### Text segment
The consolidationists view that it is more challenging to coordinate the activities of separate jurisdictions than it is to coordinate the activities of departments within a single level of

government (p.176). Consolidationists maintain that specialization makes coordinating policy or service delivery more difficult by “fragmenting issue areas and discouraging the kinds of trade-offs and compromises that are possible in general-purpose governments” (p. 176).

Lyons acknowledges that despite the clear differences between the polycentrist and

consolidationist views of local government structure, there have been few attempts made to test their competing claims (p.176). However, Lyons’ analysis of two different municipalities, the City of London and the City of Hamilton, suggests that the benefits of coordination that can be attributed to specialization are lost when there is too much fragmentation (p. 189).

### Raw data
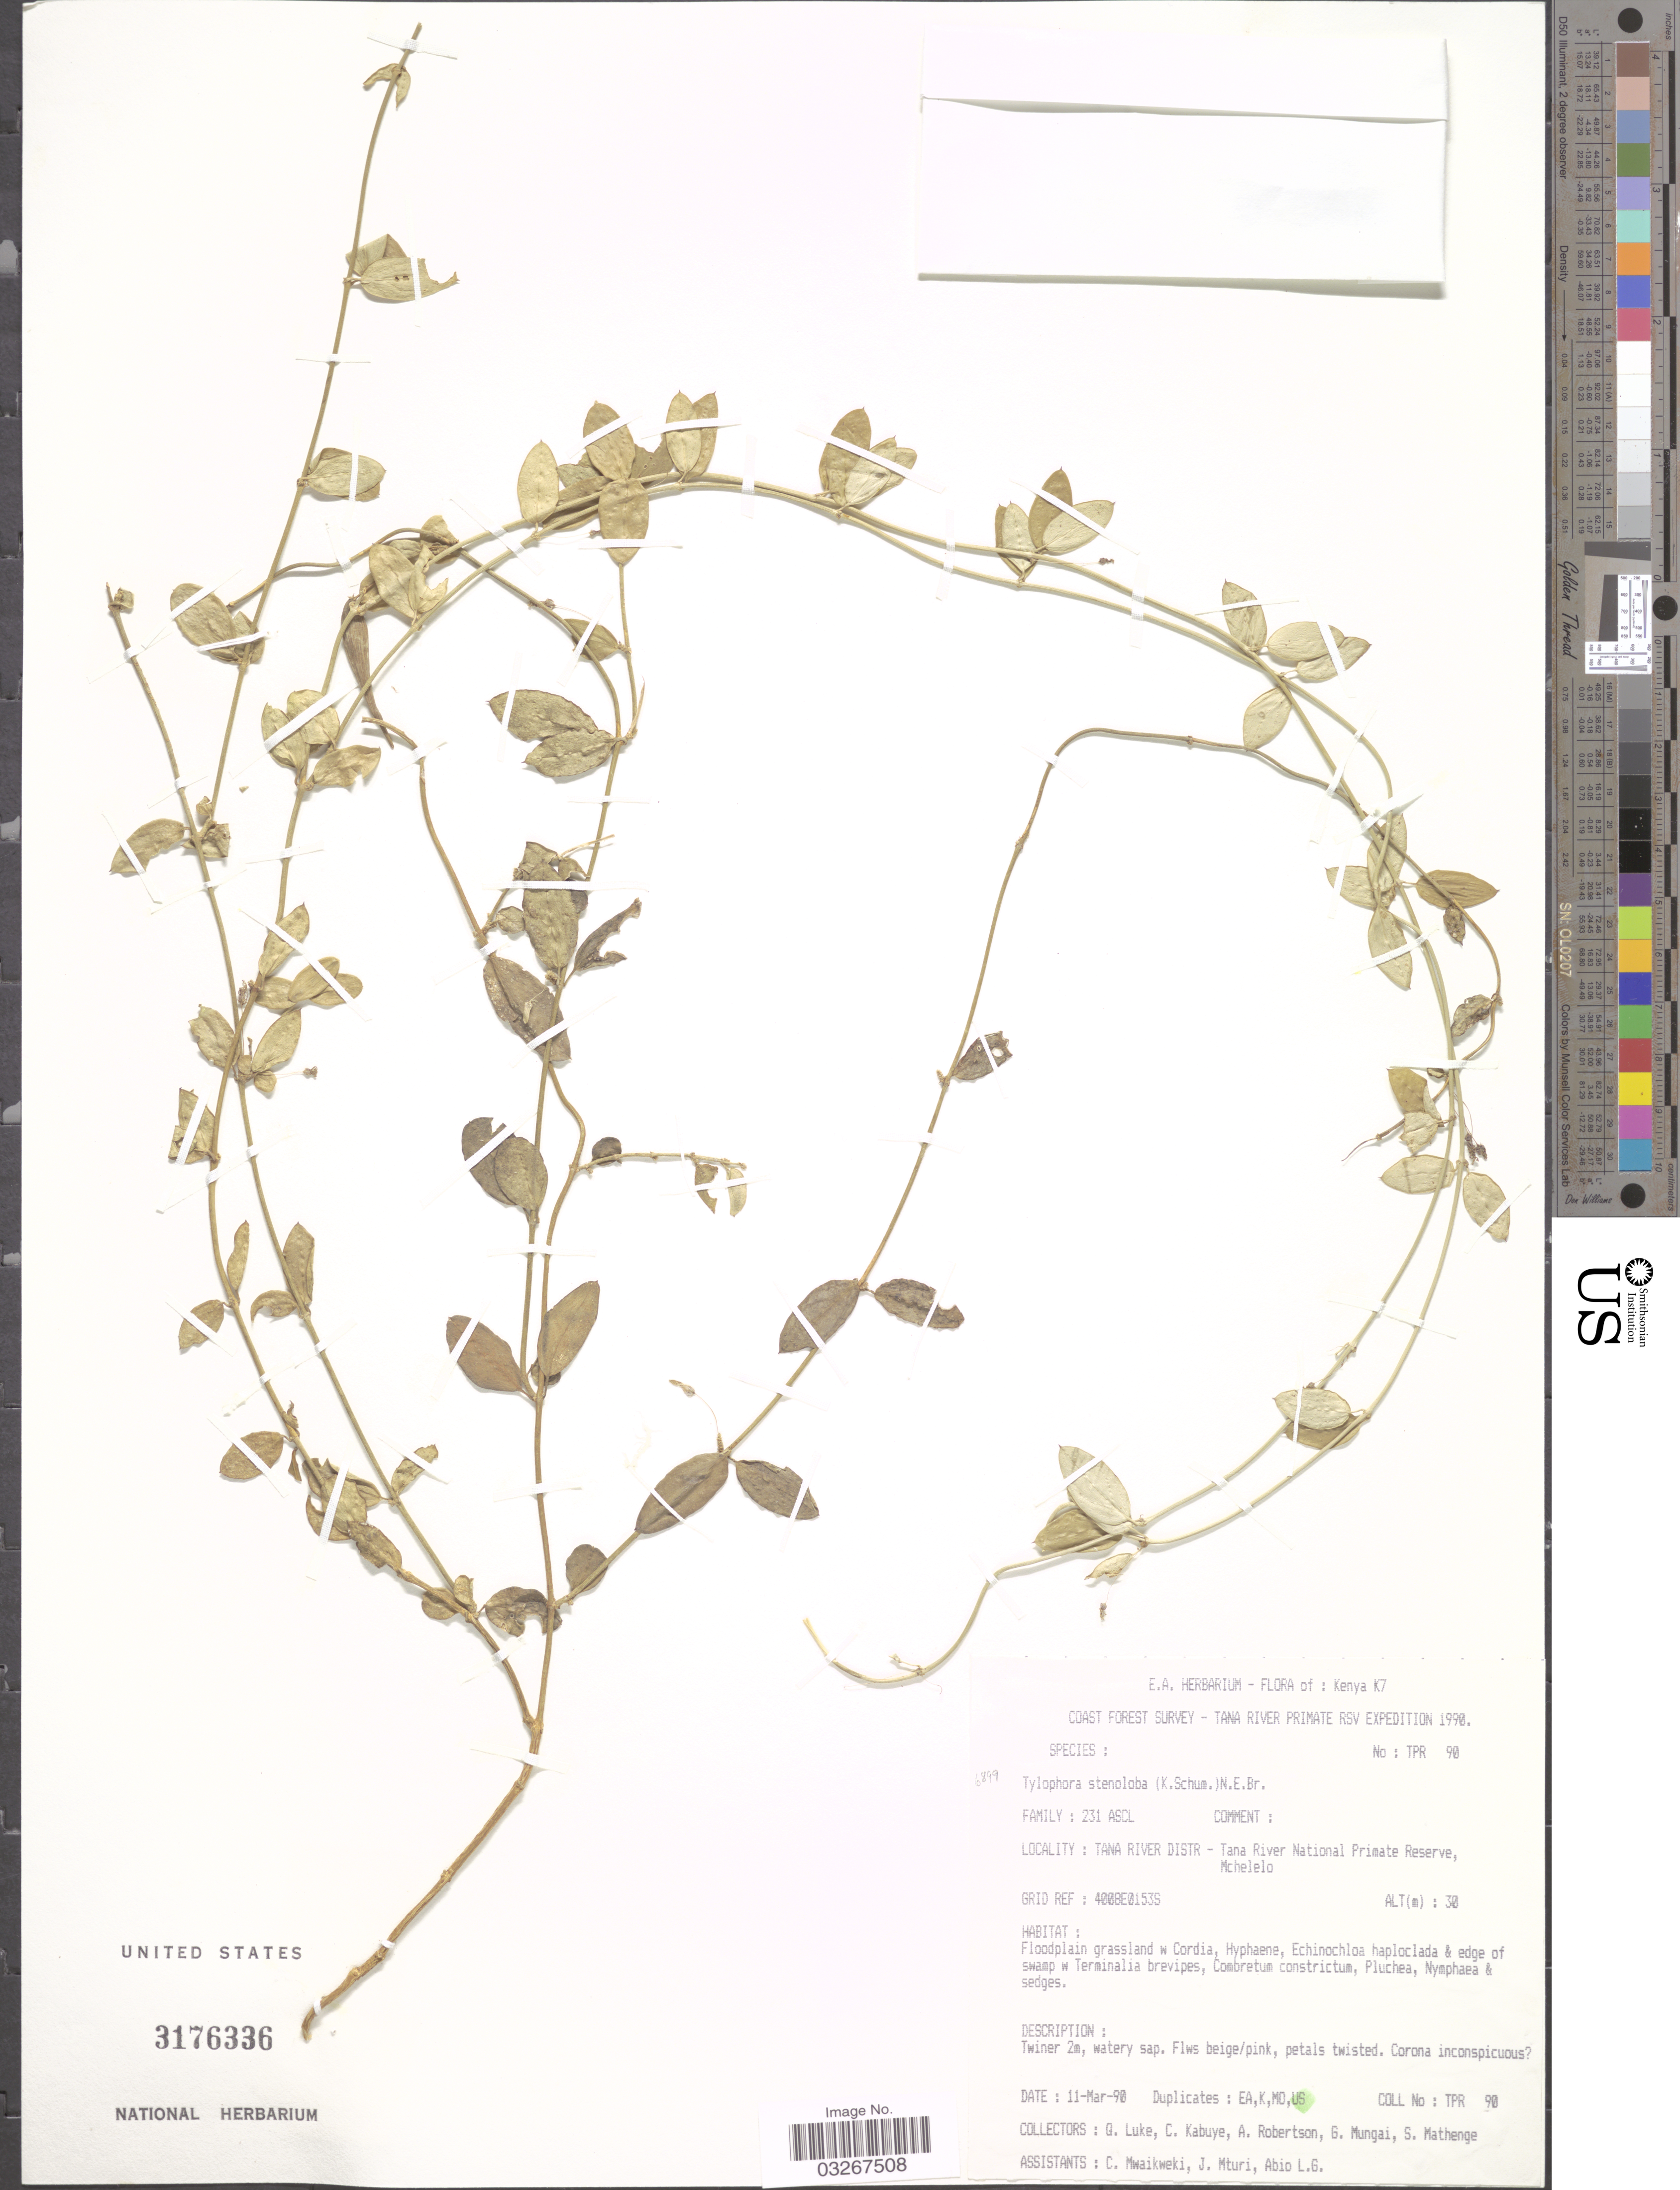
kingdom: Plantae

### Tasks
1. Please decide whether each statement below agrees with the passage on local government structure, answering yes or no and quoting the deciding words: (a) Consolidationists hold that coordinating separate jurisdictions is harder than coordinating departments within a single level of government. (b) Lyons reports that many attempts have been made to test the polycentrist and consolidationist claims. (c) Lyons analyzed the City of London and the City of Toronto.
2. Rewrite the passage on local government structure starting with "consolidationist views of" and going on through "fragmentation (p. 189).", swapping "competing" for "rival".

### Task answers
1.
(a) Yes: "it is more challenging to coordinate the activities of separate jurisdictions"
(b) No: "there have been few attempts made to test their competing claims"
(c) No: "the City of London and the City of Hamilton"

2.
consolidationist views of local government structure, there have been few attempts made to test their rival claims (p.176). However, Lyons’ analysis of two different municipalities, the City of London and the City of Hamilton, suggests that the benefits of coordination that can be attributed to specialization are lost when there is too much fragmentation (p. 189).